For convex optimization problems, each optimum is also a global optimum. If the points are optimal, then all points "between" these points are optimal. Mathematically:
Duality
The one optimization problem associated with ( Lagrange ) dual problem is
With the associated Lagrangian is. The case called Lagrange multipliers, or dual variables or shadow prices. Clearly allowed to a violation of the constraints, but punishes them in the objective function by additional costs per unit injured. One solution, for it is not worth to violate the constraints, solves the dual problem. For convex ( in particular, linear ) issues the value of dual problem is equal to the value of the original problem. For linear and convex quadratic problems can solve the inner minimization closed and the dual problem is again a linear or convex quadratic problem.
Lagrange multipliers
The Lagrange multiplier theorem states that solutions of the restricted optimization problem can only be found in places where there are Lagrange multipliers, the condition that
. meet This condition is the direct generalization of the above derivation condition. As these are the Lagrange multipliers set a necessary condition for a minimum or maximum. A sufficient condition can be obtained by considering the second derivatives.
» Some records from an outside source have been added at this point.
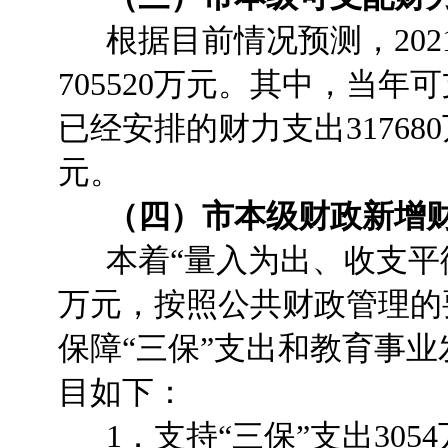
根据目前情况预测，202
705520万元。其中，当年
已经安排的财力支出31768
元。
（四）市本级财政新增财
本着“量入为出、收支平衡”
万元，按照公共财政管理的
保障“三保”支出和教育事
目如下：
1．支持“三保”支出305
The Lagrange multipliers rate applies only for the case that the constraints are given by equations. The generalization to inequalities is the set of Karush -Kuhn - Tucker.
Penalty functions
In the limit of continuous infinity penalty parameter the solution found with penalty functions goes into the found with the Lagrange multipliers solution.
Extended Lagrangian method
In the limit of infinitely many iterations, the solution found with the extended Lagrangian method also strives against the found with the Lagrange multipliers solution.